Here, you can find a selection of datasets (including respective links and references) coming out of the project work.
If you are interested in more: we strongly encourage you to also check out our presence on Zenodo where we list ALL datasets coming out of vera.ai. The Data Management Plan is also accessible there.
This is a dataset for a novel link classification task related to the spread of disinformation content online. The dataset focuses on links appearing within fact-checking and debunking articles written by journalists to counter the spread of popular disinformation. Languages are English and Bulgarian. Each item in the dataset is a classification of a link appearing within a fact-checking article in one of three categories based on the textual context of the link within the article. The classification categories are Misinformation Appearance, Supporting Evidence and Other.
This dataset contains two distinct collections tailored for evaluating audio provenance analysis solutions within specified scenarios: Singular Composition and Multi-Source Composition. For a comprehensive understanding of these scenarios and the process behind generating the test files, please consult the referenced publication.
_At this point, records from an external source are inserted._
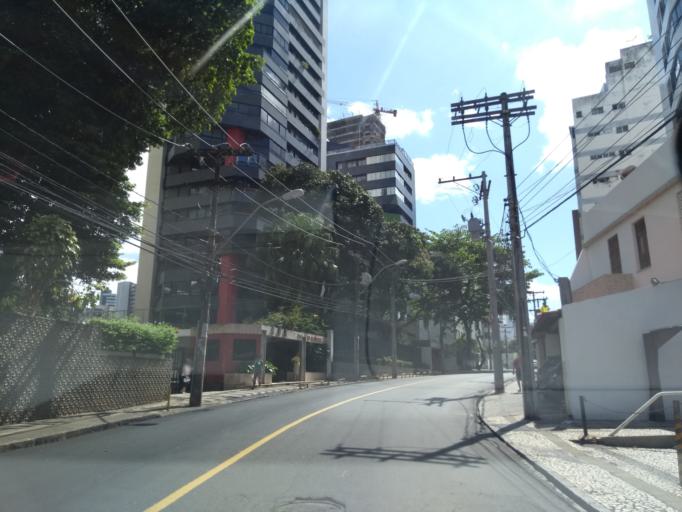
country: BR
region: Bahia
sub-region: Salvador
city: Salvador
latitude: -13.0029
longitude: -38.5263
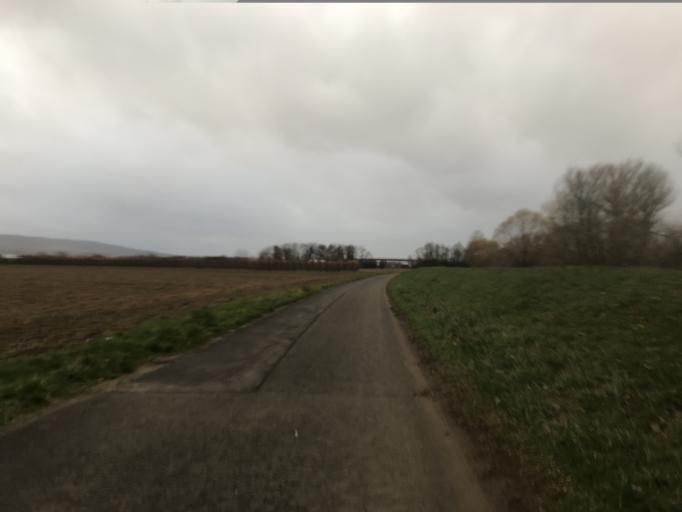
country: DE
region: Rheinland-Pfalz
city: Oestrich-Winkel
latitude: 49.9815
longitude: 8.0065
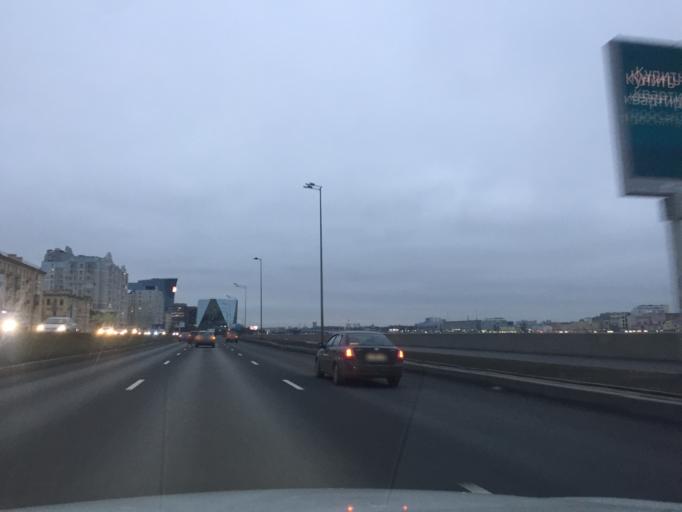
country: RU
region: St.-Petersburg
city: Centralniy
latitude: 59.9406
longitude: 30.4039
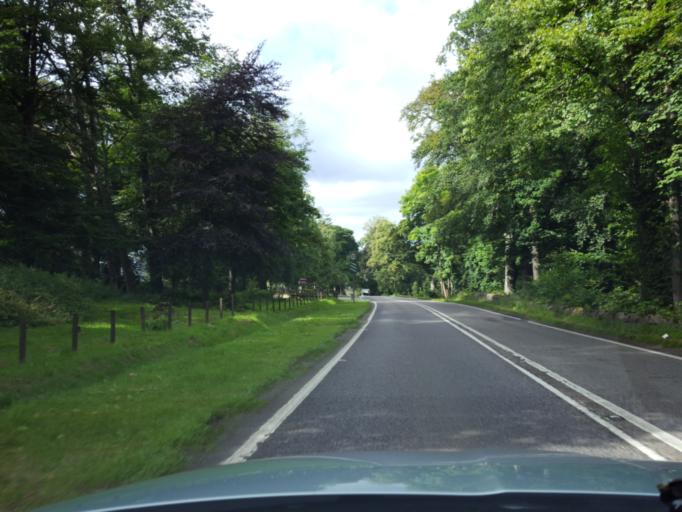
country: GB
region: Scotland
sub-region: Moray
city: Rothes
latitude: 57.4774
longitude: -3.2098
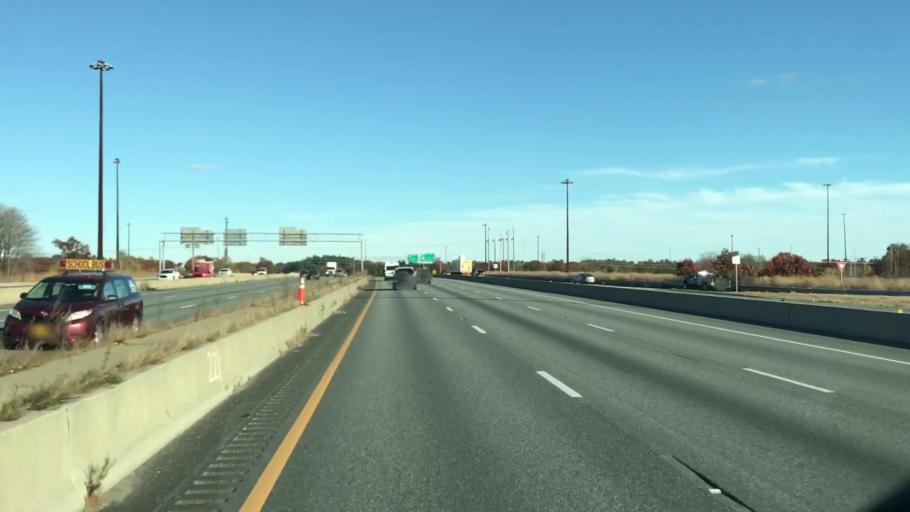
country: US
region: Massachusetts
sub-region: Middlesex County
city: Lowell
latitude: 42.6071
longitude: -71.3287
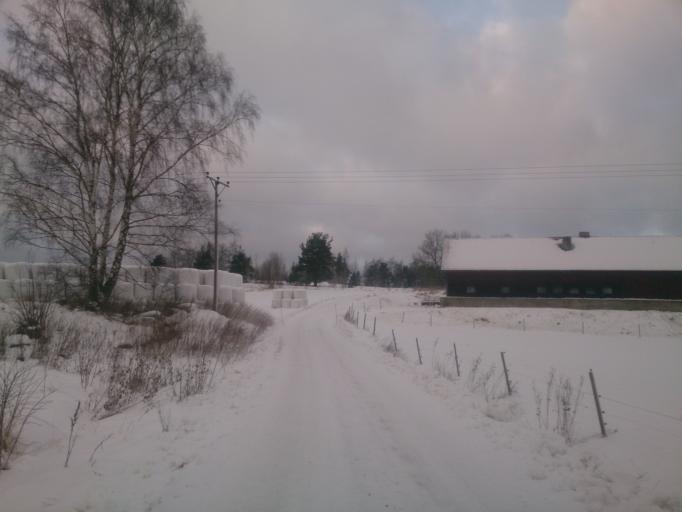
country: SE
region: OEstergoetland
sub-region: Atvidabergs Kommun
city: Atvidaberg
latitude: 58.2216
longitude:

This dataset is accompanying the respective publication. In case you use it please cite: M. Gerhardt, L. Cuccovillo and P. Aichroth, "Audio Provenance Analysis in Heterogeneous Media Sets," 2024 IEEE/CVF Conference on Computer Vision and Pattern Recognition Workshops (CVPRW), Seattle, WA, USA, 2024, pp. 4387-4396, doi: 10.1109/CVPRW63382.2024.00442.
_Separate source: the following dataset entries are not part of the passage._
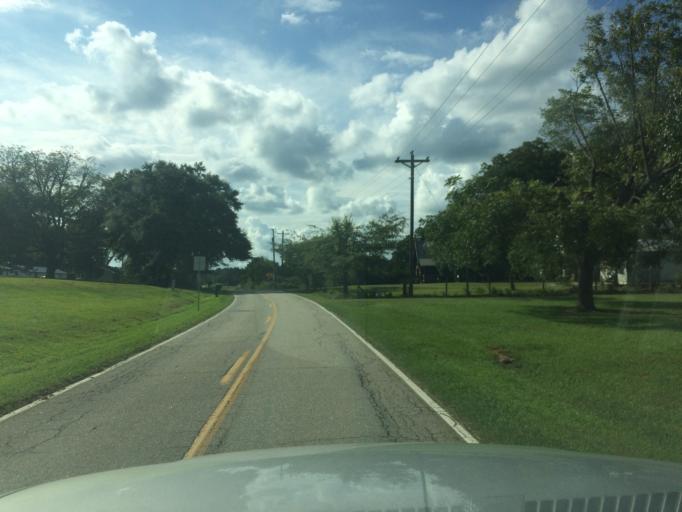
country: US
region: South Carolina
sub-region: Spartanburg County
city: Woodruff
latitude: 34.7698
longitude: -82.1087
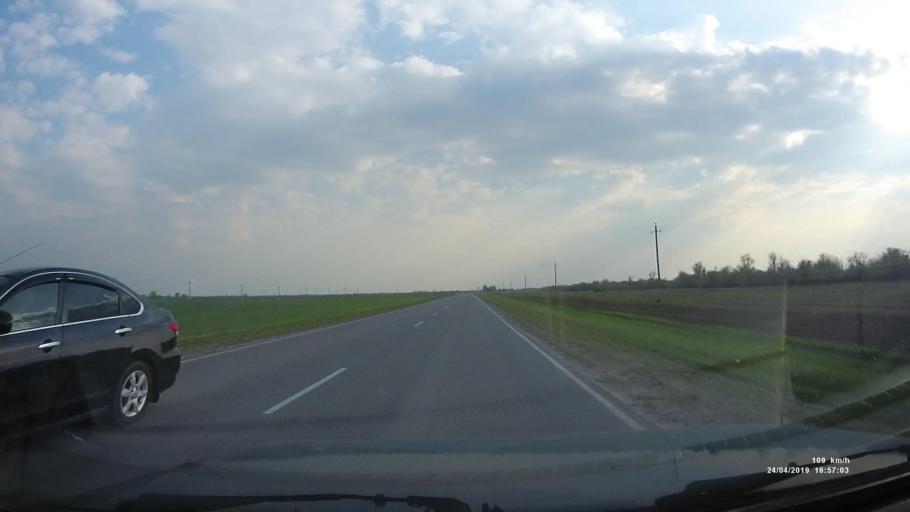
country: RU
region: Rostov
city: Proletarsk
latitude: 46.6425
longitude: 41.6721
M3Dsynth, a large dataset of manipulated Computed Tomography (CT) lung images. We create manipulated images by injecting or removing lung cancer nodules in real CT scans, using three different methods based on Generative Adversarial Networks (GAN) or Diffusion Models (DM), for a total of 8,577 manipulated samples. Experiments show that these images easily fool automated diagnostic tools. We also tested several state-of-the-art forensic detectors and demonstrated that, once trained on the proposed dataset, they are able to accurately detect and localize manipulated synthetic content, even when training and test sets are not aligned, showing good generalization ability.
This is the dataset and metadata accompanying the paper submission titled "EUvsDisinfo: a Dataset for Multilingual Detection of Pro-Kremlin Disinformation in News Articles".
VERITE (VERification of Image-TExt pairs) is an annotated evaluation benchmark for multimodal (image-caption) misinformation detection that accounts for unimodal biases.